* _Job item_: Output all of the records again, exactly as written.

(Before-and-after change data)
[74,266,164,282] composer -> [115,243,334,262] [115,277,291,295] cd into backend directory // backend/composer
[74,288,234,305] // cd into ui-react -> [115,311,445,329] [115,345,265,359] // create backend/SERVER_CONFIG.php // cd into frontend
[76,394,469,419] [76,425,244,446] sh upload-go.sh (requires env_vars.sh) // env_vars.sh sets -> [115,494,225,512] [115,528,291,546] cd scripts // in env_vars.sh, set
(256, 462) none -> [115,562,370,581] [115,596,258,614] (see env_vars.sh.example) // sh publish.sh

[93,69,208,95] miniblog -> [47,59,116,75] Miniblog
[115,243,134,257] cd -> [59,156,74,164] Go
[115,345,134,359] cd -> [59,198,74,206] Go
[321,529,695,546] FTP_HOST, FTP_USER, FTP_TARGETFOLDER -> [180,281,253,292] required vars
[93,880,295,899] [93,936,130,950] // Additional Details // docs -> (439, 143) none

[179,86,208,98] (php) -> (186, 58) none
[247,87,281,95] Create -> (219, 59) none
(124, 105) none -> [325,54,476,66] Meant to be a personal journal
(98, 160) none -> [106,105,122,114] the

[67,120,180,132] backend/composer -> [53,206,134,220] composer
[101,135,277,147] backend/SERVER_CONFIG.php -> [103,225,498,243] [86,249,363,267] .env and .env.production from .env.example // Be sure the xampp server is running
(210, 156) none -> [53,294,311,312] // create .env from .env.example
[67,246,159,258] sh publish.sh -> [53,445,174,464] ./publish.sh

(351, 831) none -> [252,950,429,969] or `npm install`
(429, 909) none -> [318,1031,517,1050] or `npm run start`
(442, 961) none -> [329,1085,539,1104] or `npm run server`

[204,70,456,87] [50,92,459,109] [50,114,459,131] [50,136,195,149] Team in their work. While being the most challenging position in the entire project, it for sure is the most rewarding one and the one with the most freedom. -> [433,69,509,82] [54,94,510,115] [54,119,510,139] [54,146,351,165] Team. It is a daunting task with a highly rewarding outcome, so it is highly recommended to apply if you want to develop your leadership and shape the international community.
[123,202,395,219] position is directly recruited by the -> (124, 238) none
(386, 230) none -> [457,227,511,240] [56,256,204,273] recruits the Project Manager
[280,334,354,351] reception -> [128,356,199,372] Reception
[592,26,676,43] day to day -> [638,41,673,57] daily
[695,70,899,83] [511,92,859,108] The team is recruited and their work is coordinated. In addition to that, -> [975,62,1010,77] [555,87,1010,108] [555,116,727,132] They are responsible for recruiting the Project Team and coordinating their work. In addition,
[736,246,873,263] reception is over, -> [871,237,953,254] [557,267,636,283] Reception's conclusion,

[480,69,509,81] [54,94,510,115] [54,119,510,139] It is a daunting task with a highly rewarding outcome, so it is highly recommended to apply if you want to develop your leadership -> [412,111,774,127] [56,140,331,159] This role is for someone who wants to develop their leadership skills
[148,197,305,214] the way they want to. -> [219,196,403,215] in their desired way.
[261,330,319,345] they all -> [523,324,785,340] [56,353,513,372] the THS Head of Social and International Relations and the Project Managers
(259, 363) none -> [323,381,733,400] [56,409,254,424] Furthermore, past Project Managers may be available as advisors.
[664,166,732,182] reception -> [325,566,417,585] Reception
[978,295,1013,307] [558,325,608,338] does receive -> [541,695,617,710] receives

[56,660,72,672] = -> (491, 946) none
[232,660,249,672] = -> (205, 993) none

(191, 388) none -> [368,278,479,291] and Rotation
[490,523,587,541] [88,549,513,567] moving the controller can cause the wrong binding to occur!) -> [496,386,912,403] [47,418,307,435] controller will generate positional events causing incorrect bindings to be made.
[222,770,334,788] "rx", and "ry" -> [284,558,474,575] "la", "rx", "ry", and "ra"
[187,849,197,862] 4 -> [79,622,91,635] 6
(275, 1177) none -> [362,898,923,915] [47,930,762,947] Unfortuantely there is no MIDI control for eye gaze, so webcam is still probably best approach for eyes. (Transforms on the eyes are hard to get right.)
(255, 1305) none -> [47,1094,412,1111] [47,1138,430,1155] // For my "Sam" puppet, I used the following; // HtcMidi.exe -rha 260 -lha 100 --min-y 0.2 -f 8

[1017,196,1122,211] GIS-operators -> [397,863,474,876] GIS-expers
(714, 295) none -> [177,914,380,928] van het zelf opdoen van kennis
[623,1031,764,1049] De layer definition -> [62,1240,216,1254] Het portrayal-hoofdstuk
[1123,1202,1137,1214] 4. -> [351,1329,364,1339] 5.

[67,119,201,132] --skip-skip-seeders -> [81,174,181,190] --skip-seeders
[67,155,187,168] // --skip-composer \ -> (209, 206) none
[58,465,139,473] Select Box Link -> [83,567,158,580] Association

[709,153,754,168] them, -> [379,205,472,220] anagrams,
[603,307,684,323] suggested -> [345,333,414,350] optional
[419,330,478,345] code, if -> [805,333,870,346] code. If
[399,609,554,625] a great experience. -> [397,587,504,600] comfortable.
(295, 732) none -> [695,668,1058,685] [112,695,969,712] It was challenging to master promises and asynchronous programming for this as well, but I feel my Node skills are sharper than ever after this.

* _Response to the task_:
[74,266,164,282] composer -> [115,243,334,262] [115,277,291,295] cd into backend directory // backend/composer
[74,288,234,305] // cd into ui-react -> [115,311,445,329] [115,345,265,359] // create backend/SERVER_CONFIG.php // cd into frontend
[76,394,469,419] [76,425,244,446] sh upload-go.sh (requires env_vars.sh) // env_vars.sh sets -> [115,494,225,512] [115,528,291,546] cd scripts // in env_vars.sh, set
(256, 462) none -> [115,562,370,581] [115,596,258,614] (see env_vars.sh.example) // sh publish.sh

[93,69,208,95] miniblog -> [47,59,116,75] Miniblog
[115,243,134,257] cd -> [59,156,74,164] Go
[115,345,134,359] cd -> [59,198,74,206] Go
[321,529,695,546] FTP_HOST, FTP_USER, FTP_TARGETFOLDER -> [180,281,253,292] required vars
[93,880,295,899] [93,936,130,950] // Additional Details // docs -> (439, 143) none

[179,86,208,98] (php) -> (186, 58) none
[247,87,281,95] Create -> (219, 59) none
(124, 105) none -> [325,54,476,66] Meant to be a personal journal
(98, 160) none -> [106,105,122,114] the

[67,120,180,132] backend/composer -> [53,206,134,220] composer
[101,135,277,147] backend/SERVER_CONFIG.php -> [103,225,498,243] [86,249,363,267] .env and .env.production from .env.example // Be sure the xampp server is running
(210, 156) none -> [53,294,311,312] // create .env from .env.example
[67,246,159,258] sh publish.sh -> [53,445,174,464] ./publish.sh

(351, 831) none -> [252,950,429,969] or `npm install`
(429, 909) none -> [318,1031,517,1050] or `npm run start`
(442, 961) none -> [329,1085,539,1104] or `npm run server`

[204,70,456,87] [50,92,459,109] [50,114,459,131] [50,136,195,149] Team in their work. While being the most challenging position in the entire project, it for sure is the most rewarding one and the one with the most freedom. -> [433,69,509,82] [54,94,510,115] [54,119,510,139] [54,146,351,165] Team. It is a daunting task with a highly rewarding outcome, so it is highly recommended to apply if you want to develop your leadership and shape the international community.
[123,202,395,219] position is directly recruited by the -> (124, 238) none
(386, 230) none -> [457,227,511,240] [56,256,204,273] recruits the Project Manager
[280,334,354,351] reception -> [128,356,199,372] Reception
[592,26,676,43] day to day -> [638,41,673,57] daily
[695,70,899,83] [511,92,859,108] The team is recruited and their work is coordinated. In addition to that, -> [975,62,1010,77] [555,87,1010,108] [555,116,727,132] They are responsible for recruiting the Project Team and coordinating their work. In addition,
[736,246,873,263] reception is over, -> [871,237,953,254] [557,267,636,283] Reception's conclusion,

[480,69,509,81] [54,94,510,115] [54,119,510,139] It is a daunting task with a highly rewarding outcome, so it is highly recommended to apply if you want to develop your leadership -> [412,111,774,127] [56,140,331,159] This role is for someone who wants to develop their leadership skills
[148,197,305,214] the way they want to. -> [219,196,403,215] in their desired way.
[261,330,319,345] they all -> [523,324,785,340] [56,353,513,372] the THS Head of Social and International Relations and the Project Managers
(259, 363) none -> [323,381,733,400] [56,409,254,424] Furthermore, past Project Managers may be available as advisors.
[664,166,732,182] reception -> [325,566,417,585] Reception
[978,295,1013,307] [558,325,608,338] does receive -> [541,695,617,710] receives

[56,660,72,672] = -> (491, 946) none
[232,660,249,672] = -> (205, 993) none

(191, 388) none -> [368,278,479,291] and Rotation
[490,523,587,541] [88,549,513,567] moving the controller can cause the wrong binding to occur!) -> [496,386,912,403] [47,418,307,435] controller will generate positional events causing incorrect bindings to be made.
[222,770,334,788] "rx", and "ry" -> [284,558,474,575] "la", "rx", "ry", and "ra"
[187,849,197,862] 4 -> [79,622,91,635] 6
(275, 1177) none -> [362,898,923,915] [47,930,762,947] Unfortuantely there is no MIDI control for eye gaze, so webcam is still probably best approach for eyes. (Transforms on the eyes are hard to get right.)
(255, 1305) none -> [47,1094,412,1111] [47,1138,430,1155] // For my "Sam" puppet, I used the following; // HtcMidi.exe -rha 260 -lha 100 --min-y 0.2 -f 8

[1017,196,1122,211] GIS-operators -> [397,863,474,876] GIS-expers
(714, 295) none -> [177,914,380,928] van het zelf opdoen van kennis
[623,1031,764,1049] De layer definition -> [62,1240,216,1254] Het portrayal-hoofdstuk
[1123,1202,1137,1214] 4. -> [351,1329,364,1339] 5.

[67,119,201,132] --skip-skip-seeders -> [81,174,181,190] --skip-seeders
[67,155,187,168] // --skip-composer \ -> (209, 206) none
[58,465,139,473] Select Box Link -> [83,567,158,580] Association

[709,153,754,168] them, -> [379,205,472,220] anagrams,
[603,307,684,323] suggested -> [345,333,414,350] optional
[419,330,478,345] code, if -> [805,333,870,346] code. If
[399,609,554,625] a great experience. -> [397,587,504,600] comfortable.
(295, 732) none -> [695,668,1058,685] [112,695,969,712] It was challenging to master promises and asynchronous programming for this as well, but I feel my Node skills are sharper than ever after this.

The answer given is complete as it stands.